BC Dairy Update - Cattle Evacuation and Milk Supply

BC Dairy Update – Cattle Evacuation and Milk Supply

The BC Dairy Association (BC Dairy) has completed a preliminary assessment of the impacts of flooding on cattle and dairy farms in the Abbotsford and Yarrow area.

Photo provided.

At this time, BC Dairy’s preliminary estimate is that of the approximately 23,000 cattle located in the region prior to the floods, about 500 are deceased as a result of flooding. An estimated 6,000 cattle were evacuated to other farms in the Abbotsford, Chilliwack or Agassiz areas and are being cared for there, while an estimated 16,000 remained on their own farms. It is possible the number of deceased cattle may rise should more flooding occur or more animals need to be euthanized due to health problems caused by the flooding. Sixty-two farms in the Abbotsford and Yarrow areas were under Evacuation Orders at the peak last week.

BC Dairy is working with the province, transport companies, farmers, and volunteers to ensure cattle remaining on impacted farms are housed, fed, and watered. Significant amounts of grain and supplies have been transported to the affected farms.

“While just one cow perishing in a natural disaster is disheartening, it is a credit to the tireless work of farmers, their families and volunteers that so many cattle were saved and so few lost,” says Holger Schwichtenberg, chair of the BC Dairy Association and a dairy farmer in Agassiz. Schwichtenberg and his family operate one of the dozens of dairy farms which have taken in cattle from the flooded farms, ensuring they are housed, fed, and milked until able to return to their home farms.

Milk pickup 

Further, approximately 80 percent of milk being produced on BC farms is now being picked up for processing, which is sufficient to meet the province’s immediate demand for fluid milk. The BC Milk Marketing Board had to suspend milk pickup at farms in a number of regions of BC last Tuesday due to the flooding and road closures. That created some difficulty supplying milk to fluid processing plants in BC.

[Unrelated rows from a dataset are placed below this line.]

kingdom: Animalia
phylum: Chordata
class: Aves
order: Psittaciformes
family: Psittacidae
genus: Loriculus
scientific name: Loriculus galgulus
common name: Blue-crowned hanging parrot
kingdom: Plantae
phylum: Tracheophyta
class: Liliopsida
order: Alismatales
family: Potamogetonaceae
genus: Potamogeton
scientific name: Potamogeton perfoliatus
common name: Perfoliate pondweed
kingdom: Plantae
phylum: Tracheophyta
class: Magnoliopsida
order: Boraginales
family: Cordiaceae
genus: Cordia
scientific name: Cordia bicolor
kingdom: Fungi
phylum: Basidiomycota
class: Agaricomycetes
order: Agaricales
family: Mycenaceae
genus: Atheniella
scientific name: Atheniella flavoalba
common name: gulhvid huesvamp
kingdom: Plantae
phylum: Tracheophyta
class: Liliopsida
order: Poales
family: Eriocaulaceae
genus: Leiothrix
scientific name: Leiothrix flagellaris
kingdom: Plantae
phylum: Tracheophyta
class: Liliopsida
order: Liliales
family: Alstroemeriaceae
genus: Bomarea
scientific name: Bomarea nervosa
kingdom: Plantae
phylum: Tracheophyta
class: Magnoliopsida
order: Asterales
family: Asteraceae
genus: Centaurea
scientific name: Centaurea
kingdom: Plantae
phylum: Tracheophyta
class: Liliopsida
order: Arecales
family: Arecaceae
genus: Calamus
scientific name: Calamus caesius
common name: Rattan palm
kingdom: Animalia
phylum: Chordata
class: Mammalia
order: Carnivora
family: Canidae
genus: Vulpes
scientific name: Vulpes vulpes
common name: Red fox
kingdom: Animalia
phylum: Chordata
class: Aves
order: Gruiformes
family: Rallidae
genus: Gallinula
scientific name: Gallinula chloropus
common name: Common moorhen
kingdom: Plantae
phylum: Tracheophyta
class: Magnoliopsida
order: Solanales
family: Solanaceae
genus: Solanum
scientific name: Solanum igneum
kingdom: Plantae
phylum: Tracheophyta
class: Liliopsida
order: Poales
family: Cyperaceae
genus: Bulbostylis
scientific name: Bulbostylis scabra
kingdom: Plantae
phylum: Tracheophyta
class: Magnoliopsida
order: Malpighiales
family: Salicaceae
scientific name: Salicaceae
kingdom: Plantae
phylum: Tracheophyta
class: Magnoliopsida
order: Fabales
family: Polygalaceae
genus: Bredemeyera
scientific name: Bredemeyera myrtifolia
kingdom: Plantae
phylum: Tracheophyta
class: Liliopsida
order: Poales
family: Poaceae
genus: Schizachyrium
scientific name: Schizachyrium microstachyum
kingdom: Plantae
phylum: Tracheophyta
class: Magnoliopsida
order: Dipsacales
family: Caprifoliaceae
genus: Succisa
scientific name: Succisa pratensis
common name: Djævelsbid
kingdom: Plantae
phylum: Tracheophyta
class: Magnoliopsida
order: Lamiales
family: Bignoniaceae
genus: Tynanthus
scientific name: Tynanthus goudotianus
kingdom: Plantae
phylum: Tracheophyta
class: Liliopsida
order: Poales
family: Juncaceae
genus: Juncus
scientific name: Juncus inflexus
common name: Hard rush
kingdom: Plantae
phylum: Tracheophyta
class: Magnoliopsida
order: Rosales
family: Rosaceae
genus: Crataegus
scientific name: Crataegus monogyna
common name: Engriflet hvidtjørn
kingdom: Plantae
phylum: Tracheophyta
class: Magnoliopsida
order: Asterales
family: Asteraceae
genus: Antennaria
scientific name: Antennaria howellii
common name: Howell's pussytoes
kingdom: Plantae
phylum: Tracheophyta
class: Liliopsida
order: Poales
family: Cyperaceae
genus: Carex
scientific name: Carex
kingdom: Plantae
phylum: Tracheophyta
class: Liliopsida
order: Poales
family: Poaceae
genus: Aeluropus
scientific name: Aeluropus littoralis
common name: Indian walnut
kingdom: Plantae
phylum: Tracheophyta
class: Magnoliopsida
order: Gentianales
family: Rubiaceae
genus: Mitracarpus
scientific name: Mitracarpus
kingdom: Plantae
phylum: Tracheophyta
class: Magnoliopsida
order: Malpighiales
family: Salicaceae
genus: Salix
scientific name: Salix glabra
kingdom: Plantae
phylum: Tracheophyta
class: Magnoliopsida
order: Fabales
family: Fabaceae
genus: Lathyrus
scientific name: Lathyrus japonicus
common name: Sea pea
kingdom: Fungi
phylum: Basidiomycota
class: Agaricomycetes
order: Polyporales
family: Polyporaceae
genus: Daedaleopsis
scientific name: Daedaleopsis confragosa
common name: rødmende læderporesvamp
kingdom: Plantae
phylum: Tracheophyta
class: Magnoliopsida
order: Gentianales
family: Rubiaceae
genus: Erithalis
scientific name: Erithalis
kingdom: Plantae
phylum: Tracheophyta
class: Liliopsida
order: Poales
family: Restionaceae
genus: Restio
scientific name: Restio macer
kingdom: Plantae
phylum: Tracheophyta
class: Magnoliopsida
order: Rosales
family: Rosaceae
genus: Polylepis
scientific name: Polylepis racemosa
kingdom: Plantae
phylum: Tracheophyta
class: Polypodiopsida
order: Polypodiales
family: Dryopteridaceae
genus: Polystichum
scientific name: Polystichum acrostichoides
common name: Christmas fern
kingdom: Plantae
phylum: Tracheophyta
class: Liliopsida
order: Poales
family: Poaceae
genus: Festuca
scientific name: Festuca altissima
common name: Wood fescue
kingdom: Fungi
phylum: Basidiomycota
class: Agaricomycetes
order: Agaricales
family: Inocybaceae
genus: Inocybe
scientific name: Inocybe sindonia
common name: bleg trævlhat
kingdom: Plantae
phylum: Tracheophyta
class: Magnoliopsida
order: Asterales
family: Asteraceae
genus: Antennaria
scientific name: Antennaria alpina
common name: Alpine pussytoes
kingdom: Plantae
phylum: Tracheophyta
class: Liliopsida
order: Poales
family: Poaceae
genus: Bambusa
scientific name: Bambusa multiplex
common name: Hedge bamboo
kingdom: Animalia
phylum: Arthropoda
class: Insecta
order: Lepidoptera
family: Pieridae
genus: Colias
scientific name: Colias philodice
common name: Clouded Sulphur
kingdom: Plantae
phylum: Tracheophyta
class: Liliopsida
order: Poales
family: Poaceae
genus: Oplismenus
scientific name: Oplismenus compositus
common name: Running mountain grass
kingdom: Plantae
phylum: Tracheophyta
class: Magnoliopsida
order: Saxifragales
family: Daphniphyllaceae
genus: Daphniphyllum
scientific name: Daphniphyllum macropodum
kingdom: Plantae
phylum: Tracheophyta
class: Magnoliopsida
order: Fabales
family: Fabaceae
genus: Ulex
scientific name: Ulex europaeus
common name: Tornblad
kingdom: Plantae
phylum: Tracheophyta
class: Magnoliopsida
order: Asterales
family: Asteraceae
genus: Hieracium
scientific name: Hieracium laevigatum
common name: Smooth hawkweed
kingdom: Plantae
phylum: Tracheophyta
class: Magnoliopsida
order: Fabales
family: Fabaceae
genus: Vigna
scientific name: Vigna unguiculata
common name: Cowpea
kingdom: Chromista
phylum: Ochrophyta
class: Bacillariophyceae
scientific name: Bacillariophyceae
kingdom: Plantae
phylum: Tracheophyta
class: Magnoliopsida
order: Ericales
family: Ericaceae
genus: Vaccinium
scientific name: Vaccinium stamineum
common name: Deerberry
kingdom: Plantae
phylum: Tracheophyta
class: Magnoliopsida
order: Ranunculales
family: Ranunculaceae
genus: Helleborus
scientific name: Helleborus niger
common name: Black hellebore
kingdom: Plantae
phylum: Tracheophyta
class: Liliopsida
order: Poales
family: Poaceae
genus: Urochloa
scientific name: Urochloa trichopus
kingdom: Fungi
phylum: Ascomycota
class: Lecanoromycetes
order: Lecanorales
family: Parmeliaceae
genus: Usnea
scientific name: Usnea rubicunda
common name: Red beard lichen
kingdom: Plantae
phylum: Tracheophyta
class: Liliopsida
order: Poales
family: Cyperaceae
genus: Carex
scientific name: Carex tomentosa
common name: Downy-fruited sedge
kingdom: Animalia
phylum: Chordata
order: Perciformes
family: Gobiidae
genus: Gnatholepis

Milk from the Okanagan and Kootenays is temporarily being shipped for processing in Alberta until the situation on Highway 3 improves and milk can again be transported to the Lower Mainland for processing. Milk from farms in the eastern Fraser Valley is being trucked along highway 7. This adds 4-5 hours to the drive time, but does allow milk to get through. That is, however, straining the transportation fleet so transport companies are not able to pick up all milk produced in the Fraser Valley. That likely won’t improve until highway 1 through Abbotsford re-opens. The farms still flooded in the Sumas prairie represent about 14 percent of the province’s milk volume.